Stored data entries:
- - -
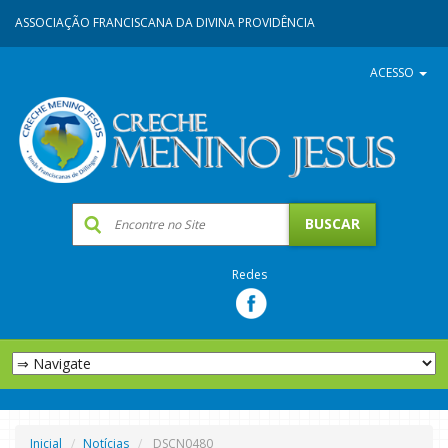
ASSOCIAÇÃO FRANCISCANA DA DIVINA PROVIDÊNCIA
ACESSO
Redes
Inicial
Notícias
DSCN0480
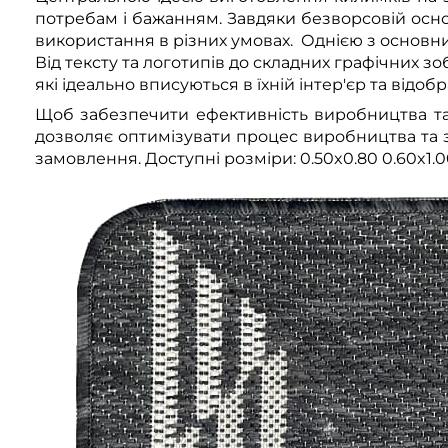
потребам і бажанням. Завдяки безворсовій осн
використання в різних умовах. Однією з основних
Від тексту та логотипів до складних графічних 
які ідеально вписуються в їхній інтер'єр та відобр
Щоб забезпечити ефективність виробництва та в
дозволяє оптимізувати процес виробництва та з
замовлення. Доступні розміри: 0.50x0.80 0.60x1.00 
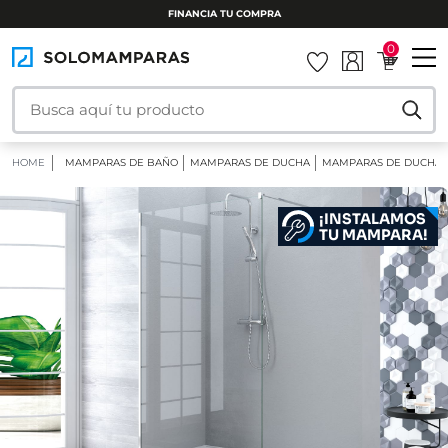
INSTALAMOS TU MAMPARA
0
HOME
MAMPARAS DE BAÑO
MAMPARAS DE DUCHA
MAMPARAS DE DUCHA F
¡INSTALAMOS
TU MAMPARA!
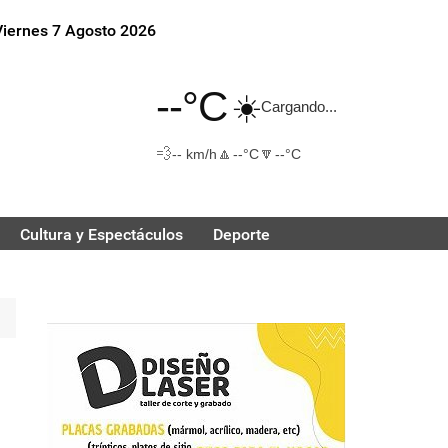
Viernes 7 Agosto 2026
--°C
☀️
Cargando...
💨
🔼
🔽
-- km/h
--°C
--°C
Cultura y Espectáculos
Deporte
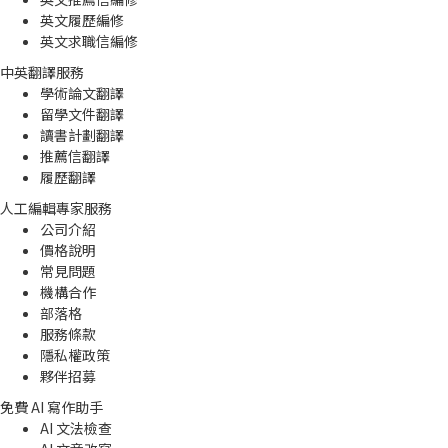
英文履歷編修
英文求職信編修
中英翻譯服務
學術論文翻譯
留學文件翻譯
讀書計劃翻譯
推薦信翻譯
履歷翻譯
人工編輯專家服務
公司介紹
價格說明
常見問題
機構合作
部落格
服務條款
隱私權政策
夥伴招募
免費 AI 寫作助手
AI 文法檢查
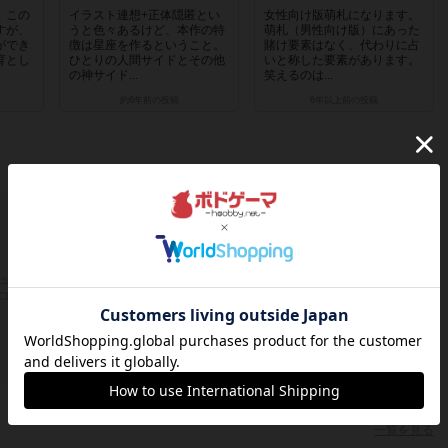
。この
イラスト連想+正体隠匿とい
女性向け版萌札になります。
すが、
うと色々あるけど、本作の特
萌札（男性向け版）にあった
ができ
徴は星座を作るということ。
賭け要素はなく、代わりに占
育とし
ひとりの人間サイドとその他
いと称した要素があります。
の神サイド...
笑えるのは...
約6年前
の投稿
6年以上前
の投稿
一覧を見る
ュニティのみに参加しているか
コミュニティがないユーザーです
一覧を見る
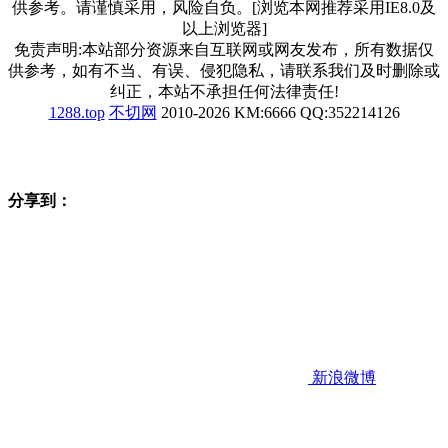
供参考。请谨慎采用，风险自负。[浏览本网推荐采用IE8.0及
以上浏览器]
免责声明:本站部分资源来自互联网或网友发布，所有数据仅
供参考，如有不当、有误、侵犯隐私，请联系我们及时删除或
纠正，本站不承担任何法律责任!
1288.top
不切网
2010-2026 KM:6666 QQ:352214126
分享到：
新浪微博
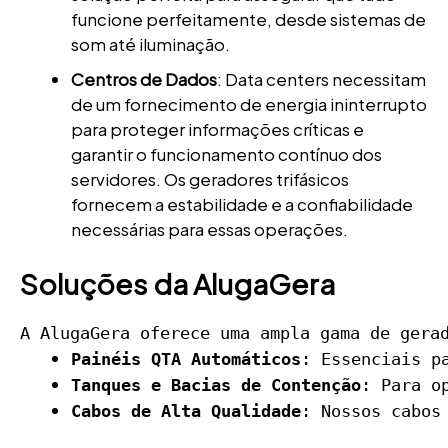
funcione perfeitamente, desde sistemas de
som até iluminação.
Centros de Dados
: Data centers necessitam
de um fornecimento de energia ininterrupto
para proteger informações críticas e
garantir o funcionamento contínuo dos
servidores. Os geradores trifásicos
fornecem a estabilidade e a confiabilidade
necessárias para essas operações.
Soluções da AlugaGera
A AlugaGera oferece uma ampla gama de gera
Painéis QTA Automáticos
: Essenciais p
Tanques e Bacias de Contenção
: Para o
Cabos de Alta Qualidade
: Nossos cabos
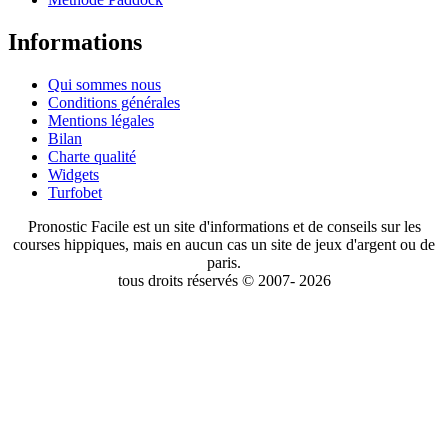
Informations
Qui sommes nous
Conditions générales
Mentions légales
Bilan
Charte qualité
Widgets
Turfobet
Pronostic Facile est un site d'informations et de conseils sur les
courses hippiques, mais en aucun cas un site de jeux d'argent ou de
paris.
tous droits réservés © 2007- 2026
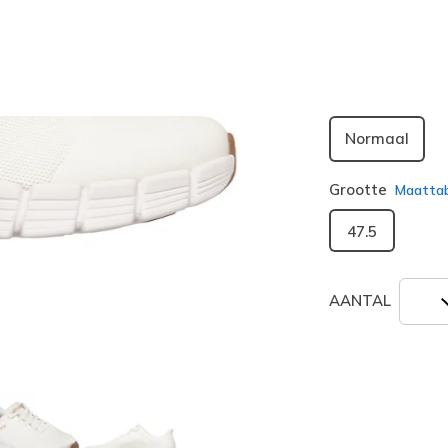
geselecte
Breedte
Normaal
Grootte
Maatta
47.5
AANTAL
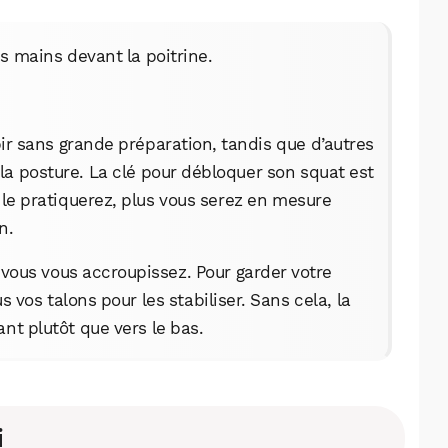
 mains devant la poitrine.
r sans grande préparation, tandis que d’autres
la posture. La clé pour débloquer son squat est
s le pratiquerez, plus vous serez en mesure
n.
 vous vous accroupissez. Pour garder votre
s vos talons pour les stabiliser. Sans cela, la
ant plutôt que vers le bas.
i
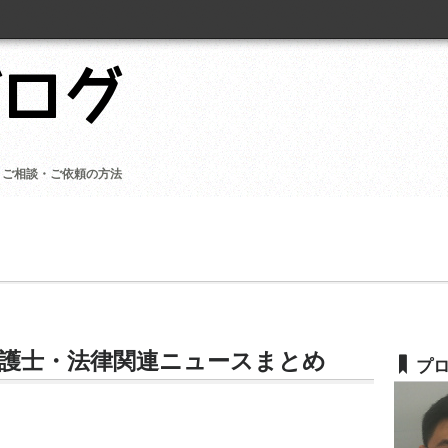
ご相談・ご依頼の方法
護士・法律関連ニュースまとめ
プ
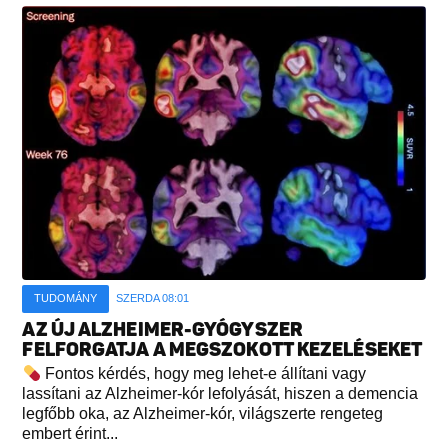
TUDOMÁNY
SZERDA 08:01
AZ ÚJ ALZHEIMER-GYÓGYSZER
FELFORGATJA A MEGSZOKOTT KEZELÉSEKET
Fontos kérdés, hogy meg lehet-e állítani vagy
lassítani az Alzheimer-kór lefolyását, hiszen a demencia
legfőbb oka, az Alzheimer-kór, világszerte rengeteg
embert érint...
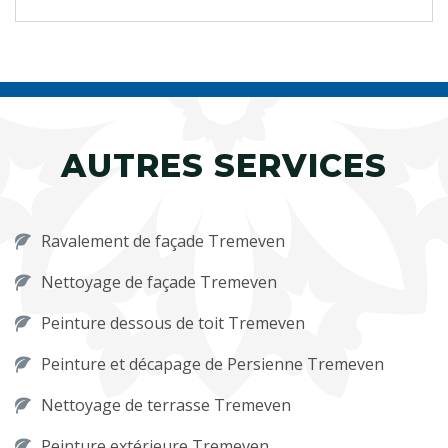
AUTRES SERVICES
Ravalement de façade Tremeven
Nettoyage de façade Tremeven
Peinture dessous de toit Tremeven
Peinture et décapage de Persienne Tremeven
Nettoyage de terrasse Tremeven
Peinture extérieure Tremeven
- - -
### Exercise requirements
Among the entries, how many lines hold the string "Nettoyage"? Answer with a bare number.

### Response to the task
2